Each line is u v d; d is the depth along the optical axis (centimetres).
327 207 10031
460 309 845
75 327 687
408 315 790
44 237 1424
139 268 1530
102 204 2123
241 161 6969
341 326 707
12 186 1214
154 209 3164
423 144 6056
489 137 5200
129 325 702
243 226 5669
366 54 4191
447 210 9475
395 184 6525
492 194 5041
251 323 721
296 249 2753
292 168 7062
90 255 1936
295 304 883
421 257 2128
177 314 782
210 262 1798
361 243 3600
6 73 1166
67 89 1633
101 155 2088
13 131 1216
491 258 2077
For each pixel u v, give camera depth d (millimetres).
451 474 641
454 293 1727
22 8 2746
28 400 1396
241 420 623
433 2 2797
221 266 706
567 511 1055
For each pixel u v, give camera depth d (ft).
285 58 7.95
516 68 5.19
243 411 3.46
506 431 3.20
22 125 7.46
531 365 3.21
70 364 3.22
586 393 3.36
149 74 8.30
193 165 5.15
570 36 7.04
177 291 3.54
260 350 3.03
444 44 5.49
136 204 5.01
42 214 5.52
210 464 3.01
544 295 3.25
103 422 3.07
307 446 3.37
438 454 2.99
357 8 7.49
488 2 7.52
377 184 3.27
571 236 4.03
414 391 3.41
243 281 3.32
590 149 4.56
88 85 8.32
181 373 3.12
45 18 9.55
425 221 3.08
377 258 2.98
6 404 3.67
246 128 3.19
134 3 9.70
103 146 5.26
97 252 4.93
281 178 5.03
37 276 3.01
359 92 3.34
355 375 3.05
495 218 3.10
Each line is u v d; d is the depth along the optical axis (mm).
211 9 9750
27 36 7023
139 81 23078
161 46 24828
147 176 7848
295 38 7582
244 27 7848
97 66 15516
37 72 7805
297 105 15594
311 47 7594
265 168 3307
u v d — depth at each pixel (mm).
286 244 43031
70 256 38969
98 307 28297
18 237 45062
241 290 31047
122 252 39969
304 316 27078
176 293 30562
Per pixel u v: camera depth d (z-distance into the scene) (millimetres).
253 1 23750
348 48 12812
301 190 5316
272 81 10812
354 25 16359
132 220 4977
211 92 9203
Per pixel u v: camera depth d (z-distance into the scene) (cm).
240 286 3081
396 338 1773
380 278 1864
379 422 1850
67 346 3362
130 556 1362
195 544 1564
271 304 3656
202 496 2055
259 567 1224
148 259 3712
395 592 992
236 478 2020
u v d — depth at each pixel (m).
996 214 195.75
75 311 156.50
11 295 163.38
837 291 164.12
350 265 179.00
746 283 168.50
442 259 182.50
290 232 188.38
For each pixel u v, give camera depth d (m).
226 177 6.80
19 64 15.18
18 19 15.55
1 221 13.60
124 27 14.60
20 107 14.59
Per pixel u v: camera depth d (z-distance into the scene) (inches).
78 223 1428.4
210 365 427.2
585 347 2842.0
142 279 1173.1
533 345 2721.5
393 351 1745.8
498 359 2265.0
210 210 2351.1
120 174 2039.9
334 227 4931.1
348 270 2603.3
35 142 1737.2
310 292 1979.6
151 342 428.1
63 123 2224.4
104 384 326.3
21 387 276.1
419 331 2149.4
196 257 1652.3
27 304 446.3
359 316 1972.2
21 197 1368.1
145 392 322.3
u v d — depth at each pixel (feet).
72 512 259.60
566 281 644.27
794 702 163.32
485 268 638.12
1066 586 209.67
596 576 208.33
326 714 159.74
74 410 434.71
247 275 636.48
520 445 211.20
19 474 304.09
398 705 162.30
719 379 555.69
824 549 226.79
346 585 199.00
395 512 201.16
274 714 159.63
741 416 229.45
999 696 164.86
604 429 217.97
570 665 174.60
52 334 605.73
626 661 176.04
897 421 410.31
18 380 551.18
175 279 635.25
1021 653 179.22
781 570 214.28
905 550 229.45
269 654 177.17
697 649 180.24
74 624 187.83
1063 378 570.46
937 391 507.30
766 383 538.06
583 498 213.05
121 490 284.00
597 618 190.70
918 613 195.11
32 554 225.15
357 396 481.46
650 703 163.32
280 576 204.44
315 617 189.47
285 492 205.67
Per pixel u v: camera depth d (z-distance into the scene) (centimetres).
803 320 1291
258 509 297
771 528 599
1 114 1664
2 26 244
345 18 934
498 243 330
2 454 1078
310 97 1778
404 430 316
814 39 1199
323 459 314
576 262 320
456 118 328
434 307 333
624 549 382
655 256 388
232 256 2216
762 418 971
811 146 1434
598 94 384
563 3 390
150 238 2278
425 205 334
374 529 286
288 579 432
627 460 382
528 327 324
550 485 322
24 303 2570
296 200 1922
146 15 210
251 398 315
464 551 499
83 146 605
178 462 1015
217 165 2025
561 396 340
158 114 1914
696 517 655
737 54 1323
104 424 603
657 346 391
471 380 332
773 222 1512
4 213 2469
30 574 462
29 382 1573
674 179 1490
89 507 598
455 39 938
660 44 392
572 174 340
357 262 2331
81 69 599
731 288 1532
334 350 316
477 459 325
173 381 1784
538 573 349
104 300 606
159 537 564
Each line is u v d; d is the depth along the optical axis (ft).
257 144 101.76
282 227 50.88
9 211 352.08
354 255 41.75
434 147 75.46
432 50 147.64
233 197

INSTRUCTIONS TO FOLLOW: Write out the material from the first line to the last, exactly.

REPLY:
Each line is u v d; d is the depth along the optical axis (centimetres).
327 207 10031
460 309 845
75 327 687
408 315 790
44 237 1424
139 268 1530
102 204 2123
241 161 6969
341 326 707
12 186 1214
154 209 3164
423 144 6056
489 137 5200
129 325 702
243 226 5669
366 54 4191
447 210 9475
395 184 6525
492 194 5041
251 323 721
296 249 2753
292 168 7062
90 255 1936
295 304 883
421 257 2128
177 314 782
210 262 1798
361 243 3600
6 73 1166
67 89 1633
101 155 2088
13 131 1216
491 258 2077
For each pixel u v, give camera depth d (millimetres).
451 474 641
454 293 1727
22 8 2746
28 400 1396
241 420 623
433 2 2797
221 266 706
567 511 1055
For each pixel u v, give camera depth d (ft).
285 58 7.95
516 68 5.19
243 411 3.46
506 431 3.20
22 125 7.46
531 365 3.21
70 364 3.22
586 393 3.36
149 74 8.30
193 165 5.15
570 36 7.04
177 291 3.54
260 350 3.03
444 44 5.49
136 204 5.01
42 214 5.52
210 464 3.01
544 295 3.25
103 422 3.07
307 446 3.37
438 454 2.99
357 8 7.49
488 2 7.52
377 184 3.27
571 236 4.03
414 391 3.41
243 281 3.32
590 149 4.56
88 85 8.32
181 373 3.12
45 18 9.55
425 221 3.08
377 258 2.98
6 404 3.67
246 128 3.19
134 3 9.70
103 146 5.26
97 252 4.93
281 178 5.03
37 276 3.01
359 92 3.34
355 375 3.05
495 218 3.10
Each line is u v d; d is the depth along the optical axis (mm).
211 9 9750
27 36 7023
139 81 23078
161 46 24828
147 176 7848
295 38 7582
244 27 7848
97 66 15516
37 72 7805
297 105 15594
311 47 7594
265 168 3307
u v d — depth at each pixel (mm).
286 244 43031
70 256 38969
98 307 28297
18 237 45062
241 290 31047
122 252 39969
304 316 27078
176 293 30562
Per pixel u v: camera depth d (z-distance into the scene) (millimetres).
253 1 23750
348 48 12812
301 190 5316
272 81 10812
354 25 16359
132 220 4977
211 92 9203
Per pixel u v: camera depth d (z-distance into the scene) (cm).
240 286 3081
396 338 1773
380 278 1864
379 422 1850
67 346 3362
130 556 1362
195 544 1564
271 304 3656
202 496 2055
259 567 1224
148 259 3712
395 592 992
236 478 2020
u v d — depth at each pixel (m).
996 214 195.75
75 311 156.50
11 295 163.38
837 291 164.12
350 265 179.00
746 283 168.50
442 259 182.50
290 232 188.38
For each pixel u v, give camera depth d (m).
226 177 6.80
19 64 15.18
18 19 15.55
1 221 13.60
124 27 14.60
20 107 14.59
Per pixel u v: camera depth d (z-distance into the scene) (inches).
78 223 1428.4
210 365 427.2
585 347 2842.0
142 279 1173.1
533 345 2721.5
393 351 1745.8
498 359 2265.0
210 210 2351.1
120 174 2039.9
334 227 4931.1
348 270 2603.3
35 142 1737.2
310 292 1979.6
151 342 428.1
63 123 2224.4
104 384 326.3
21 387 276.1
419 331 2149.4
196 257 1652.3
27 304 446.3
359 316 1972.2
21 197 1368.1
145 392 322.3
u v d — depth at each pixel (feet).
72 512 259.60
566 281 644.27
794 702 163.32
485 268 638.12
1066 586 209.67
596 576 208.33
326 714 159.74
74 410 434.71
247 275 636.48
520 445 211.20
19 474 304.09
398 705 162.30
719 379 555.69
824 549 226.79
346 585 199.00
395 512 201.16
274 714 159.63
741 416 229.45
999 696 164.86
604 429 217.97
570 665 174.60
52 334 605.73
626 661 176.04
897 421 410.31
18 380 551.18
175 279 635.25
1021 653 179.22
781 570 214.28
905 550 229.45
269 654 177.17
697 649 180.24
74 624 187.83
1063 378 570.46
937 391 507.30
766 383 538.06
583 498 213.05
121 490 284.00
597 618 190.70
918 613 195.11
32 554 225.15
357 396 481.46
650 703 163.32
280 576 204.44
315 617 189.47
285 492 205.67
Per pixel u v: camera depth d (z-distance into the scene) (centimetres).
803 320 1291
258 509 297
771 528 599
1 114 1664
2 26 244
345 18 934
498 243 330
2 454 1078
310 97 1778
404 430 316
814 39 1199
323 459 314
576 262 320
456 118 328
434 307 333
624 549 382
655 256 388
232 256 2216
762 418 971
811 146 1434
598 94 384
563 3 390
150 238 2278
425 205 334
374 529 286
288 579 432
627 460 382
528 327 324
550 485 322
24 303 2570
296 200 1922
146 15 210
251 398 315
464 551 499
83 146 605
178 462 1015
217 165 2025
561 396 340
158 114 1914
696 517 655
737 54 1323
104 424 603
657 346 391
471 380 332
773 222 1512
4 213 2469
30 574 462
29 382 1573
674 179 1490
89 507 598
455 39 938
660 44 392
572 174 340
357 262 2331
81 69 599
731 288 1532
334 350 316
477 459 325
173 381 1784
538 573 349
104 300 606
159 537 564
Each line is u v d; d is the depth along the optical axis (ft).
257 144 101.76
282 227 50.88
9 211 352.08
354 255 41.75
434 147 75.46
432 50 147.64
233 197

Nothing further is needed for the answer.